(EXERCISE DATA Opens)
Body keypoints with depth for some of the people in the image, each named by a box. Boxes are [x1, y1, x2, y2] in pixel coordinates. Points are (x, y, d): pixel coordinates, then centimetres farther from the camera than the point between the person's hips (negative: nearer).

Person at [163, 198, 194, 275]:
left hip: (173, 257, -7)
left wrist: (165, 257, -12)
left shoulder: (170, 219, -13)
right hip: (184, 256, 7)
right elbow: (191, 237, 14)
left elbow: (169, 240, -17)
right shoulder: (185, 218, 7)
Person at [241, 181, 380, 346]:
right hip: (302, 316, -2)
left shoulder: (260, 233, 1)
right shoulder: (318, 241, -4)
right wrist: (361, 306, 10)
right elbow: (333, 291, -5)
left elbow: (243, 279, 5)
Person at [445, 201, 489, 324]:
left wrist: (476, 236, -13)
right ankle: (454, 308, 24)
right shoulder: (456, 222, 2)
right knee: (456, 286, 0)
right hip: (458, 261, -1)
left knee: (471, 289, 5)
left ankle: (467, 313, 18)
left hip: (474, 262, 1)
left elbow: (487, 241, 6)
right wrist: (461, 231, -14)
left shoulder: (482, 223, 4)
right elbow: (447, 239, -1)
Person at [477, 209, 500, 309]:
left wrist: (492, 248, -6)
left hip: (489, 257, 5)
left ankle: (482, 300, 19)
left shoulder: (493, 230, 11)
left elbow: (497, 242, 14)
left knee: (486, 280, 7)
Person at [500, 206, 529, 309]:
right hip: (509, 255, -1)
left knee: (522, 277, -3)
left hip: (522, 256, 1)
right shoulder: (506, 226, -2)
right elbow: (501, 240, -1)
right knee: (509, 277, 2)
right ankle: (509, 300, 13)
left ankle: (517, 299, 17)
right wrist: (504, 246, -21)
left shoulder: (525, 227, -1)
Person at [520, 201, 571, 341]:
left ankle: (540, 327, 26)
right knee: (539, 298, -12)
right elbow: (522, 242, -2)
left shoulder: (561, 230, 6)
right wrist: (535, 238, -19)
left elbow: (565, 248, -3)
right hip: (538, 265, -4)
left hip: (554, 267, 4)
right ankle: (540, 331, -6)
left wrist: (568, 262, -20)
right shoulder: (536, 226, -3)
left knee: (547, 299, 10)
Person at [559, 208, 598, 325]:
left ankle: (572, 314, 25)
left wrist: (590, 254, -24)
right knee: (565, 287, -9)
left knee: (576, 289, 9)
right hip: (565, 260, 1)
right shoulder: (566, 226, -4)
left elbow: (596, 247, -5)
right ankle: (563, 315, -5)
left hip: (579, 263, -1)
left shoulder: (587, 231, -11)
(EXERCISE DATA Closes)
§ **WHAT YOU SHOULD DO**: Nothing but lines that contain "wrist" should appear in the answer. Copy each from the records.

§ **RESPONSE AREA**:
left wrist: (165, 257, -12)
right wrist: (361, 306, 10)
left wrist: (476, 236, -13)
right wrist: (461, 231, -14)
left wrist: (492, 248, -6)
right wrist: (504, 246, -21)
right wrist: (535, 238, -19)
left wrist: (568, 262, -20)
left wrist: (590, 254, -24)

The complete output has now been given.